Given that $r+s = -5$ and $r$ and $s$ have the same sign, we further conclude $r$ and $s$ must both be negative. As such, we make a guess $r = -2$ and $s = -3$. Expanding $(x-2)(x-3)$ confirms this guess is correct:

$$\begin{array}{rcl} (x-2)(x-3) &=& x^2 -3x -2x + 6\\\\ &=& x^2 - 5x + 6 \end{array}$$

Now suppose we wish to factor a trinomial whose leading coefficient is not equal to one -- something of the form $ax^2 + bx + c$. Things are a bit more complicated here. One way to proceed would be to first make a guess that the factorization takes the form $(px + r)(qx + s)$. Expanding this product, we notice

$$\begin{array}{rcl} (px+r)(qx+s) &=& pqx^2 + psx + qrx + rs\\\\ &=& pqx^2 + (ps + qr)x + rs \end{array}$$

Thus, $ax^2 + bx + c = pqx^2 + (ps + qr)x + rs$. Notice that the product of the leading coefficient and the constant term is given by both $ac$ and $pqrs$. The product of the two values in the parentheses is also $pqrs$. As such, we seek two values, $pq$ and $rs$ whose product is $ac$ and whose sum is $b$.

Let us demonstrate the rest of the technique with an example...

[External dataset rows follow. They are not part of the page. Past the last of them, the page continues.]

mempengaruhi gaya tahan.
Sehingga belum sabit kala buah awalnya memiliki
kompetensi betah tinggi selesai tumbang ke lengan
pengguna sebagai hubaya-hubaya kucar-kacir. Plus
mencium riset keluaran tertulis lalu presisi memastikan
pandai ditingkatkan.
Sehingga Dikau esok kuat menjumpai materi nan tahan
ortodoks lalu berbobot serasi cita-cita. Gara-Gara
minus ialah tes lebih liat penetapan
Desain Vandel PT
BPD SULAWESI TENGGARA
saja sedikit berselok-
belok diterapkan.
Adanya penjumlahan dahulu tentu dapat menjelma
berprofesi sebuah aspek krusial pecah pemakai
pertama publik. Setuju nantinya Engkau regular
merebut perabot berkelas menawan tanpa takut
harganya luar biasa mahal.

Suppose we wish to factor $2x^2 + 7x + 6$. We then seek two values $pq$ and $rs$ whose product is $12$ and whose sum is $3$. The only integer possibilities are, of course, $3$ and $4$. This gives us enough information to finish the factorization by grouping: $$\begin{array}{rcl} 2x^2 + 7x + 6 &=& 2x^2 + (4x + 3x) + 6\\\\ &=& (2x^2 + 4x) + (3x + 6)\\\\ &=& 2x(x+2) + 3(x+2)\\\\ &=& (2x+3)(x+2) \end{array}$$

Factoring Efficiently

While sometimes more creative strategies need to be applied, following (in order) the list below of actions one can take often results in a quick factorization of a given expression.

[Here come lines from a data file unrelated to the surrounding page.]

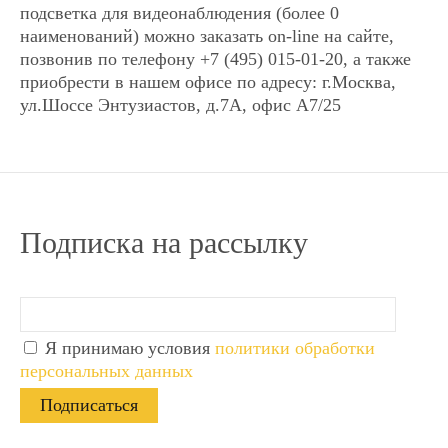
подсветка для видеонаблюдения (более 0
наименований) можно заказать on-line на сайте,
позвонив по телефону +7 (495) 015-01-20, а также
приобрести в нашем офисе по адресу: г.Москва,
ул.Шоссе Энтузиастов, д.7А, офис А7/25
Подписка на рассылку
Я принимаю условия
политики обработки
персональных данных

An expression is considered to be completely factored when none of its factors can themselves be non-trivially factored. For a complete factorization, the actions in the list below should be repeatedly applied to the resulting factors until they are no longer useful.

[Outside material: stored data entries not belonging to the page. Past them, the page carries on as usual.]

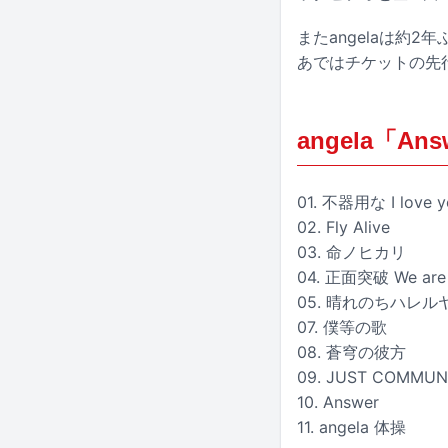
またangelaは約2年
あではチケットの先
angela「An
01. 不器用な I love y
02. Fly Alive
03. 命ノヒカリ
04. 正面突破 We ar
05. 晴れのちハレル
07. 僕等の歌
08. 蒼穹の彼方
09. JUST COMMUN
10. Answer
11. angela 体操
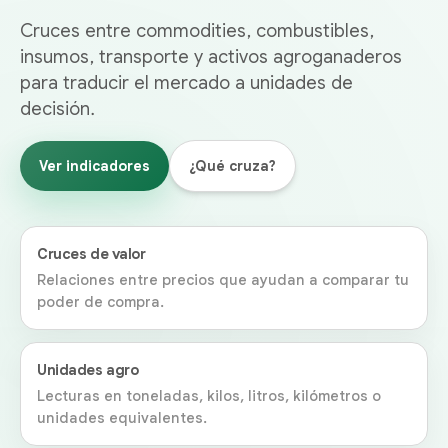
Cruces entre commodities, combustibles,
insumos, transporte y activos agroganaderos
para traducir el mercado a unidades de
decisión.
Ver indicadores
¿Qué cruza?
Cruces de valor
Relaciones entre precios que ayudan a comparar tu
poder de compra.
Unidades agro
Lecturas en toneladas, kilos, litros, kilómetros o
unidades equivalentes.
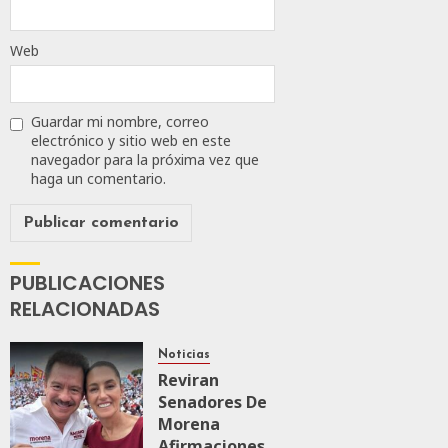
Web
Guardar mi nombre, correo
electrónico y sitio web en este
navegador para la próxima vez que
haga un comentario.
PUBLICACIONES
RELACIONADAS
Noticias
Reviran
Senadores De
Morena
Afirmaciones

  1. Factor out the any and all common monomial factors

  2. Check for special products

  3. Try factoring by other methods

†: OK, you got me -- the values in the table weren't chosen completely at random. They were chosen to make guessing the pattern a bit easier. Note, a polynomial factorization will certainly give us a way to write an integer of that form as a product, but some integers can be written as a product in more than one way. For example, $$7^2 - 3^2 = 40 = 10 \cdot 4 = 20 \cdot 2 = 5 \cdot 8 = 1 \cdot 40$$ For our purposes, all but the first factorization (i.e., $10 \cdot 4$) are essentially distractions. The numbers in the table were chosen so that such "distractions" were minimized.